■ Description of the task:
In the data below, find the line containing "A lengthy debate", then set down that line and every later line up to and including the line containing "the 5YHLS and", exactly.

Records from a data collection
*** Block opens ***
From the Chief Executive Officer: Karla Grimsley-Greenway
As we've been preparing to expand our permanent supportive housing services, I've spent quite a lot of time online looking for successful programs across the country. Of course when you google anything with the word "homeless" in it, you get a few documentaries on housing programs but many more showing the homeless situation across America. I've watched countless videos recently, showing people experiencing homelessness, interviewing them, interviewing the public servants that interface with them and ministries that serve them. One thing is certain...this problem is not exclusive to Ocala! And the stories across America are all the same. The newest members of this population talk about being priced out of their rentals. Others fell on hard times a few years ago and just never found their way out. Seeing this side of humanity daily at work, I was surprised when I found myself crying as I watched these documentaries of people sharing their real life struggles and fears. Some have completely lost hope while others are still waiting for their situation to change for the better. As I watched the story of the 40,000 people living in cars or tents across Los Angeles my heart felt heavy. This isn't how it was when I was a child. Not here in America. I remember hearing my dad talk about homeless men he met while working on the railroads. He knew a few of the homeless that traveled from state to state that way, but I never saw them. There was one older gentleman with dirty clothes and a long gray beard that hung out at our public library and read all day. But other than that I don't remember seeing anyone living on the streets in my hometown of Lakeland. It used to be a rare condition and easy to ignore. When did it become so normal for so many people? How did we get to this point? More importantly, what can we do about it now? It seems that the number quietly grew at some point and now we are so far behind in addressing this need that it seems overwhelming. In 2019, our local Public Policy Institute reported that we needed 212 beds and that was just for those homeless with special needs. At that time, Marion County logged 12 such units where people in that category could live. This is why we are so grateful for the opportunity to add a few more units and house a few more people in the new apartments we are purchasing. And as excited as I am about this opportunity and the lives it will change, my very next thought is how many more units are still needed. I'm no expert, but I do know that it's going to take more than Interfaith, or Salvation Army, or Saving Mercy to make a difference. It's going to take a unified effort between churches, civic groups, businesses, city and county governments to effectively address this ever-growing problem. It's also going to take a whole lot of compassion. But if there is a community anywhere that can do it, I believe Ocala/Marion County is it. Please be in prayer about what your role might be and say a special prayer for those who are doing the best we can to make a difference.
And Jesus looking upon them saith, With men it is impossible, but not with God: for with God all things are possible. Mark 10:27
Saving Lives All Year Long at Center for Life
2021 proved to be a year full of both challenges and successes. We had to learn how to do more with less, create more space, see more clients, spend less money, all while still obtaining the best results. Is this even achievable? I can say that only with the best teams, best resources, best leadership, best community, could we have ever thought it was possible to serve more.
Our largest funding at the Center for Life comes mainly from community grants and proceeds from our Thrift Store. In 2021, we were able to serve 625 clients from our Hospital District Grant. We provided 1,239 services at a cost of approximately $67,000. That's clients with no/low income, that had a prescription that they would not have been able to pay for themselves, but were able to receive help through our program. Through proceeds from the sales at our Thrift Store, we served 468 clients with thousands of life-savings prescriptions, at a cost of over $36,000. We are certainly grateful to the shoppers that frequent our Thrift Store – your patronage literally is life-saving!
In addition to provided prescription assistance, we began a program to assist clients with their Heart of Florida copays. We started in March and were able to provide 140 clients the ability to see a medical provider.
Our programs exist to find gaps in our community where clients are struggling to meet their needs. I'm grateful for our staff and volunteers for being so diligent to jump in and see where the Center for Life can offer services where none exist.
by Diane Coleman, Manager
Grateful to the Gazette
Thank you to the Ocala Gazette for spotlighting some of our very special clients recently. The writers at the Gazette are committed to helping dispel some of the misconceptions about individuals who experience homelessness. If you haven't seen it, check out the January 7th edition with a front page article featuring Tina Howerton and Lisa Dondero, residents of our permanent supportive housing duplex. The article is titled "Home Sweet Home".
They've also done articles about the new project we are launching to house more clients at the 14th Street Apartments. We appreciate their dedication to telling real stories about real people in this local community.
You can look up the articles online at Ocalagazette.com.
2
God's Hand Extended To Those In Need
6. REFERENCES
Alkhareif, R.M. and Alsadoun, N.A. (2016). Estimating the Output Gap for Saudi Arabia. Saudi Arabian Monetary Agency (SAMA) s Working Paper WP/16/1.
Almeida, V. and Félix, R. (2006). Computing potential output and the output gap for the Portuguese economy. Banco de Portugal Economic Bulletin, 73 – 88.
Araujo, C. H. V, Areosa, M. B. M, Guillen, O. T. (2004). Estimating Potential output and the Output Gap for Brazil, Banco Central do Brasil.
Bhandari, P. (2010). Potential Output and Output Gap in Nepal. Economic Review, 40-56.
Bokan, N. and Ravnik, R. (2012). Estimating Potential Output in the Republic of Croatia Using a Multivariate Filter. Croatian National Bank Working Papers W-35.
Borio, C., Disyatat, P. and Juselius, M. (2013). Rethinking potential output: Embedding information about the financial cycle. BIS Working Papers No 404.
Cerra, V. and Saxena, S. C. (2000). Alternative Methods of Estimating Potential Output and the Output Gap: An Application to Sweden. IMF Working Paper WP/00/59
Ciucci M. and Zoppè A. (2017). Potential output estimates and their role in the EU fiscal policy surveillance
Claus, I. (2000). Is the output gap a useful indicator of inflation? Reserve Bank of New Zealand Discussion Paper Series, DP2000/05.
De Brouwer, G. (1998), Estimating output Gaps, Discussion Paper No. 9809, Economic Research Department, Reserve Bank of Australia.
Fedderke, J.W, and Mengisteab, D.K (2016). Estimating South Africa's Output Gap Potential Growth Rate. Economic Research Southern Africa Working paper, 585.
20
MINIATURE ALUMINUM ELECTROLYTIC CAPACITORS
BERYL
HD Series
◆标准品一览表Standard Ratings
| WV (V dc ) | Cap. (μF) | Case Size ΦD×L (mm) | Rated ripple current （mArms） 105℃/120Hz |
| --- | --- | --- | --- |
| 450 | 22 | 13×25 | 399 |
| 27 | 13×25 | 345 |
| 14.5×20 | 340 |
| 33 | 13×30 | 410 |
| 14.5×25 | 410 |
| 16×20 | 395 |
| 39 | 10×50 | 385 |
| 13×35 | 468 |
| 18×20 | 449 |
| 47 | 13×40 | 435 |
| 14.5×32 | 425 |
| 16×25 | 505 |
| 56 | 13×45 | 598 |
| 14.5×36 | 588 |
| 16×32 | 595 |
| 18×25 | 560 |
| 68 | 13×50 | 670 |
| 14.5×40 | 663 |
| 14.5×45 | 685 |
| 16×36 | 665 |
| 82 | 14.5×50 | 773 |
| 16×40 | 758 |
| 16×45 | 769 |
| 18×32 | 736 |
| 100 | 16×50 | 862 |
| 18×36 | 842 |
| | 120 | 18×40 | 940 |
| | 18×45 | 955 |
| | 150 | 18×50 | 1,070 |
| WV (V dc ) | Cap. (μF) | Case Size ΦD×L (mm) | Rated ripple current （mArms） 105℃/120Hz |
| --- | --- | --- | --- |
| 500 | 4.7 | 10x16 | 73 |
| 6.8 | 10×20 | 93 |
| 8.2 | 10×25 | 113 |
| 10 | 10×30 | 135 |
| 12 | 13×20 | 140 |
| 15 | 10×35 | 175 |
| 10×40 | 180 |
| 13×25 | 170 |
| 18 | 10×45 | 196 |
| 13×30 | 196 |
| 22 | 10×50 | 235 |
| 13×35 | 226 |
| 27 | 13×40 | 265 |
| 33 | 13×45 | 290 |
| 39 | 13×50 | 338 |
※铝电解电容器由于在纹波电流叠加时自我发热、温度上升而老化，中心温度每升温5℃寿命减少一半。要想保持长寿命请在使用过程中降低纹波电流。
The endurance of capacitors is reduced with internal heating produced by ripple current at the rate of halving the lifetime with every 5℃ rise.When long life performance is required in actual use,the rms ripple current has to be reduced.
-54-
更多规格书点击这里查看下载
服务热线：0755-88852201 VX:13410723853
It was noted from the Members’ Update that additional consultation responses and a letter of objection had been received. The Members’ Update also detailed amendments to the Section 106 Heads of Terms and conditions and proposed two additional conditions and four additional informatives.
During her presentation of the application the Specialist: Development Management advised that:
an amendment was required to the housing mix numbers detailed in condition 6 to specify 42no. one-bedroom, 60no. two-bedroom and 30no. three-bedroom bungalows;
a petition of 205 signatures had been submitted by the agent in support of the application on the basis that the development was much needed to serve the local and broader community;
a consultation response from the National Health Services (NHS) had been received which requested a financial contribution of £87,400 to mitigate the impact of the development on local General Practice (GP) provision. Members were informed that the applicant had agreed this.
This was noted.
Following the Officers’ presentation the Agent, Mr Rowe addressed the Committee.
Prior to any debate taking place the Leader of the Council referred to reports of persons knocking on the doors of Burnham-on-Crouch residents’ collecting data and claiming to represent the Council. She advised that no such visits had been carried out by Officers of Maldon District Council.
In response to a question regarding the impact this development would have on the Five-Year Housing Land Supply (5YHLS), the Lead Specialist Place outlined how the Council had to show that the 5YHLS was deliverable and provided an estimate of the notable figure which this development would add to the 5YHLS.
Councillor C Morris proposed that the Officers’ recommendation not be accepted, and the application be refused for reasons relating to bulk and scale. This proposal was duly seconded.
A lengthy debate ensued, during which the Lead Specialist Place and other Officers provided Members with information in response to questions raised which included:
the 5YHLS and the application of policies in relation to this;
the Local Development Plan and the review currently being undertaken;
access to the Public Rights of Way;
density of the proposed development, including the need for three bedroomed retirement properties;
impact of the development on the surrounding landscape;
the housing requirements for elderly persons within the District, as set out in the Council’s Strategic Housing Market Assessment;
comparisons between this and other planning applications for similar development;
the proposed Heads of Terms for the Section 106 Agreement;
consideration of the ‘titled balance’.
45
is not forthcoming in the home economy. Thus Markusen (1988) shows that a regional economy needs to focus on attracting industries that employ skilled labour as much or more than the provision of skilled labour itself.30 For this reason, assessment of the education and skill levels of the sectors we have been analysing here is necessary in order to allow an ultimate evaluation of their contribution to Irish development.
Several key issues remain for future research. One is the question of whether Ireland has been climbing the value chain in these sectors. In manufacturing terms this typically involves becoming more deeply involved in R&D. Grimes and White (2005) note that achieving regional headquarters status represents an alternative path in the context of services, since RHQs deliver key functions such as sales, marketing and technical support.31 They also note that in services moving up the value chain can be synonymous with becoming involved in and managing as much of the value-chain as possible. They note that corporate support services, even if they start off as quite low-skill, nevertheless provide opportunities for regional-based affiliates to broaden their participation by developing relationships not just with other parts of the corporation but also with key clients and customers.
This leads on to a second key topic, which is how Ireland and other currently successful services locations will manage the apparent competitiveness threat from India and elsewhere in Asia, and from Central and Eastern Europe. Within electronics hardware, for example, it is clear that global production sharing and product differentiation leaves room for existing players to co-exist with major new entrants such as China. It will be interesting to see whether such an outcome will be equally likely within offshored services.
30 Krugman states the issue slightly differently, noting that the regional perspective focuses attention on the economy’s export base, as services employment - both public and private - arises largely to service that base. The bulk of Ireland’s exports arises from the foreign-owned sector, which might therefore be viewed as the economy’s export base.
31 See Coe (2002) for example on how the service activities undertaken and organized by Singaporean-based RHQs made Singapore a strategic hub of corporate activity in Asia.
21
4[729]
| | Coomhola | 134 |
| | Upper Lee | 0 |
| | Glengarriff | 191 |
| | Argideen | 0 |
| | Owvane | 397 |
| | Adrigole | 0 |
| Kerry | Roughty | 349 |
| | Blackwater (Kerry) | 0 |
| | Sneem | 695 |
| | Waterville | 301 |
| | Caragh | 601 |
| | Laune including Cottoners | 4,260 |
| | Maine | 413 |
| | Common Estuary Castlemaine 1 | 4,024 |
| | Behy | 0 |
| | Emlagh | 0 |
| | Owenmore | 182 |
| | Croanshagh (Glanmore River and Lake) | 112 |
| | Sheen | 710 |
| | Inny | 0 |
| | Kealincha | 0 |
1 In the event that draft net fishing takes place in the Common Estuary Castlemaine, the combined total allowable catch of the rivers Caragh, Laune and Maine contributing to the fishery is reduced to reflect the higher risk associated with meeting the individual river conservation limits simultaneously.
*** Block closes ***
■ Problem solution:
A lengthy debate ensued, during which the Lead Specialist Place and other Officers provided Members with information in response to questions raised which included:
the 5YHLS and the application of policies in relation to this;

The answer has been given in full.